And here he is, withholding all the answers. He sets his phone in his lap, an old Nokia, the keypad of which he’s been blipping away at for the last minute or two. He’s listening, he really is, and he’s been trying to keep it subtle - those bags just need to get inside before it starts to rain. A few seconds later, a man passes, taller than the both of them, lanky and balding, with a mousy brown moustache. He says nothing to either of them.
“ …but I haven’t worked with your father for a good few years, now. ” Not formally, at least. Just little things. Comparing notes. Sharing results. Seeking answers that maybe shouldn’t have been sought. “I wouldn’t know where to start. But I can help you, wherever my help might be needed. And you will be safe under my roof, in the event that anyone comes for you. ”
Pause. Then, a look of concern, directed at Katie.
“ You’re not a suspect, are you? I can’t imagine that you’re guilty, but…well, then again, you never know what people are capable of when they’re pushed to it. ” Sowing a seed, here. Sowing a seed he’s sown before. “ Do you think the authorities might be searching for you, now that you’ve fled? ”

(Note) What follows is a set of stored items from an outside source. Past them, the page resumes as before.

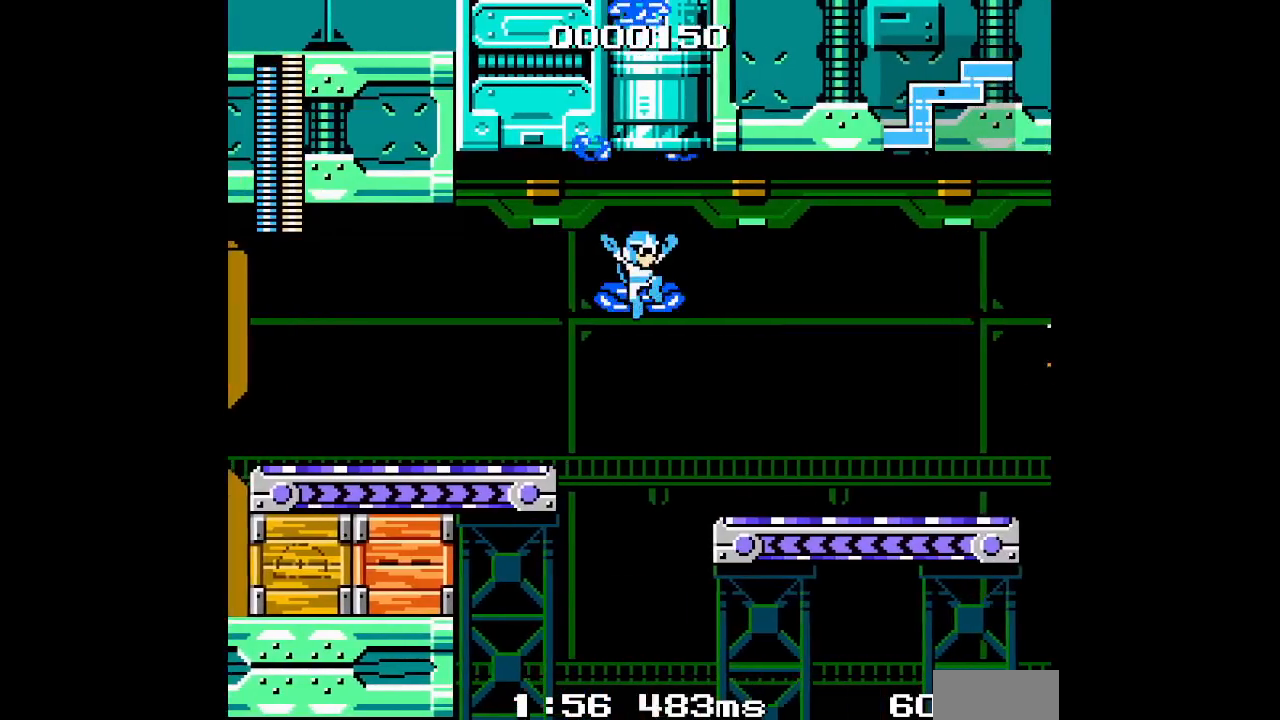
Gameplay with a controller (Xbox layout); each line is a JSON object with the inputs held at the frame after it. "events" lists button and stick changes between this image and that frame as [ms after this image, input, new state], when the widget could be followed in between. Not read: DPAD_RIGHT HOME L3 R3.
{"buttons": [], "events": []}
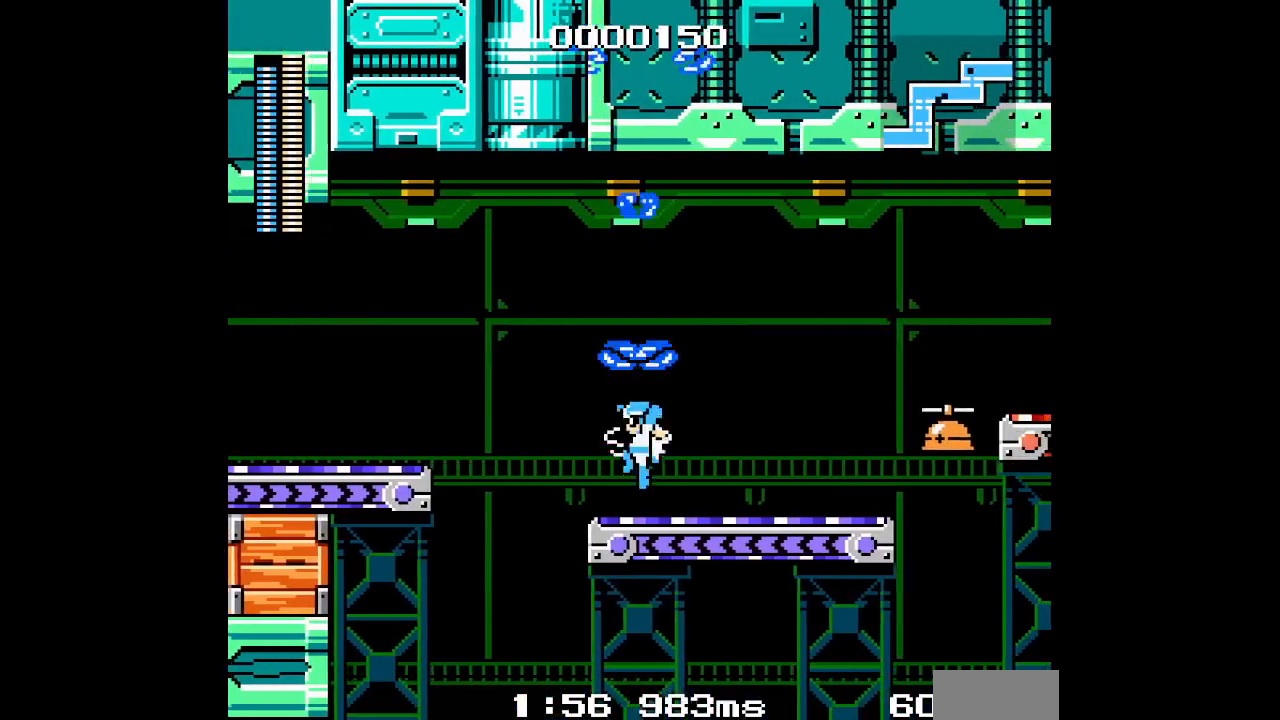
{"buttons": ["R1"], "events": [[483, "R1", "down"]]}
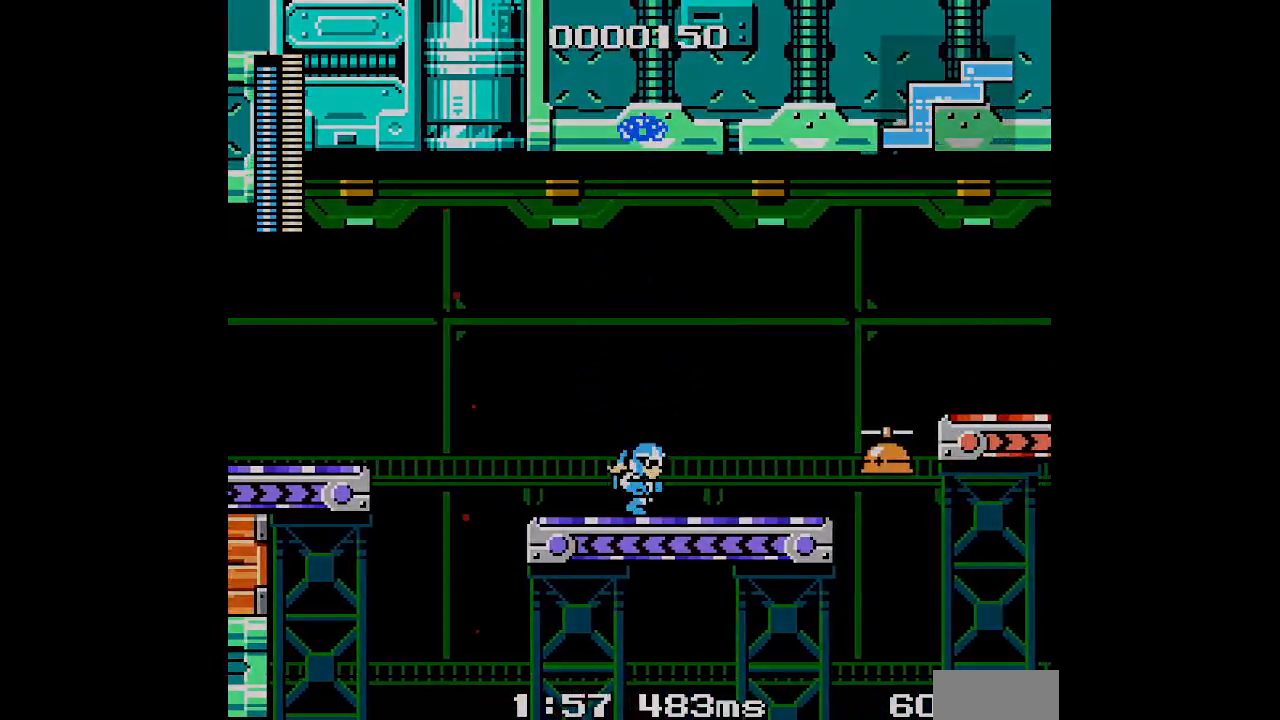
{"buttons": []}
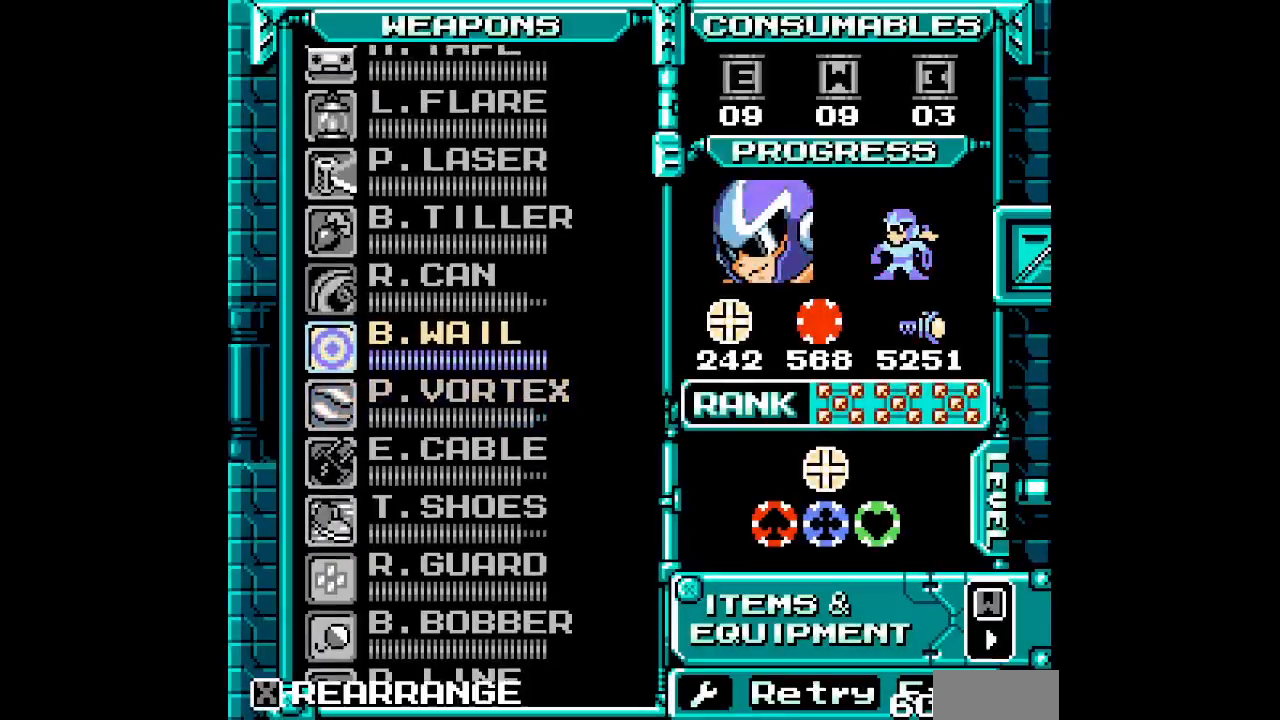
{"buttons": ["B", "R1", "DPAD_UP"], "events": [[33, "DPAD_UP", "down"], [117, "DPAD_UP", "up"], [200, "DPAD_UP", "down"], [300, "DPAD_UP", "up"], [350, "DPAD_UP", "down"], [450, "R1", "down"], [500, "B", "down"]]}
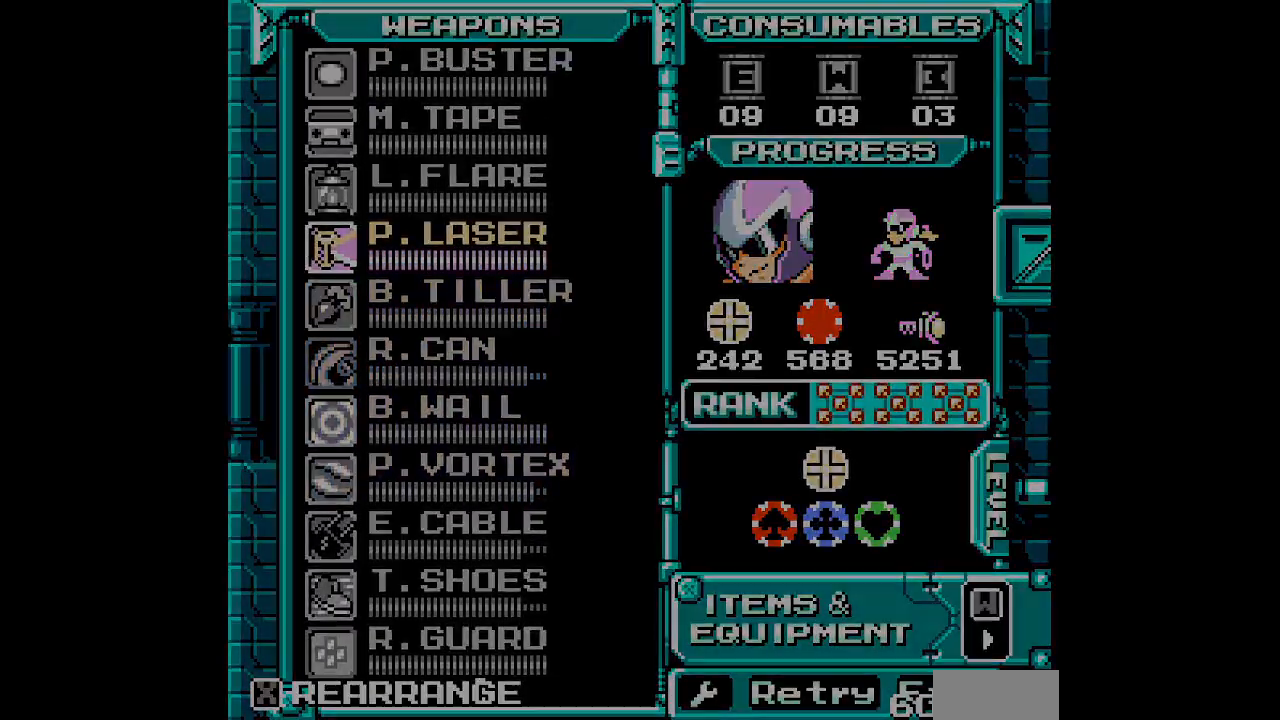
{"buttons": []}
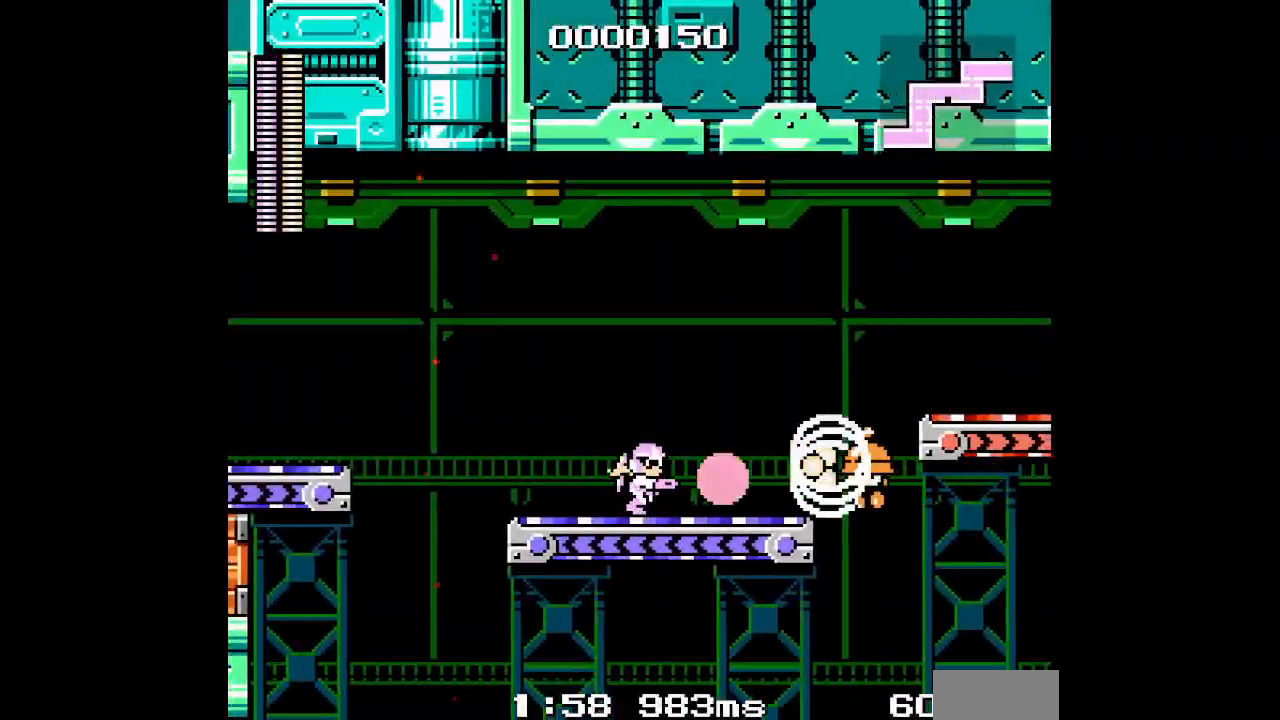
{"buttons": [], "events": []}
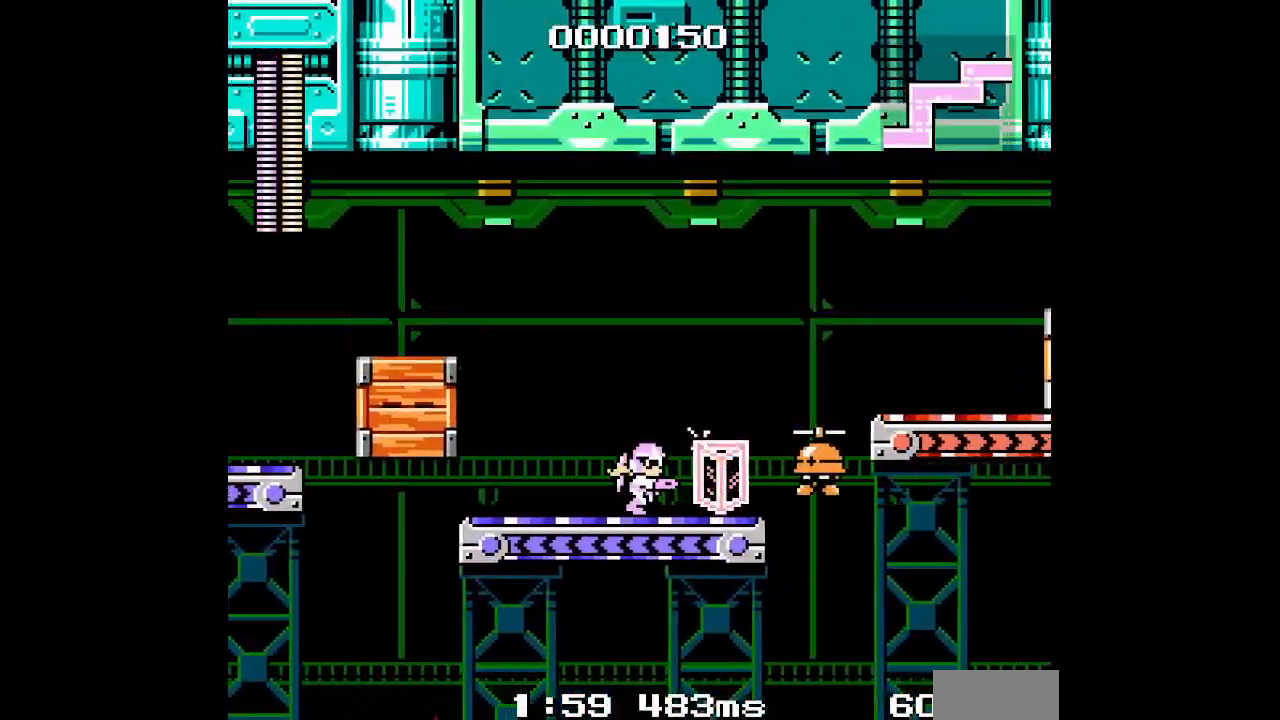
{"buttons": [], "events": []}
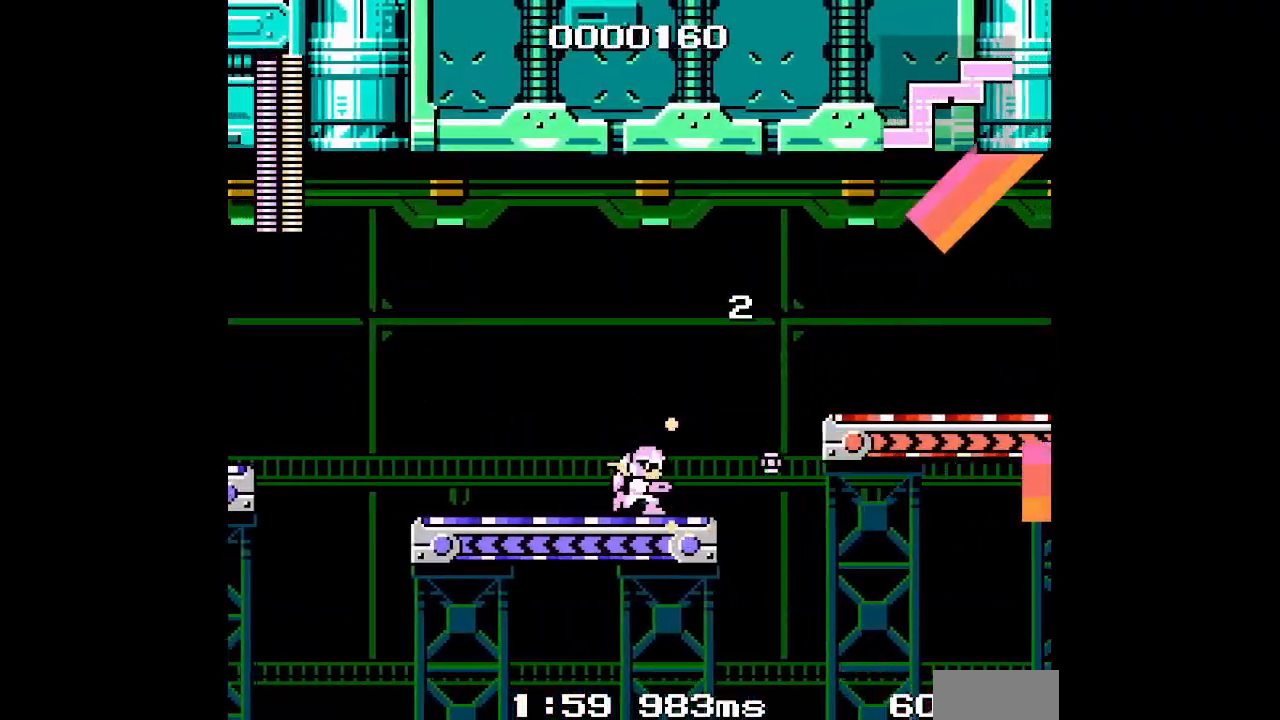
{"buttons": []}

Katie relaxed some more at being called brave. She was brave—not stupid, like her own sense of hindsight had called her while she aimlessly trudged through the mud. She relaxed enough to unfurl her fingers from her clothes, and unfurl herself from her fetal position.
Sinking into the cushions, she noticed his phone sitting in his lap. She had noticed his hands moving in her periphery, too, but those two things never really connected. She was only perceiving things; she wasn’t actually thinking about those things.The unfamiliar man passing by was another thing for her eyes to glue onto, until she was back to glazing over the coffee table nick-knacks.
“I know.” She sounded way too solemn for a girl her age. “That’s why I came to you. Because.. that makes you the least guilty?” She didn’t mean to strike the inquisitive mood; however, she was kinda asking him—if only to assure her own sense of logic.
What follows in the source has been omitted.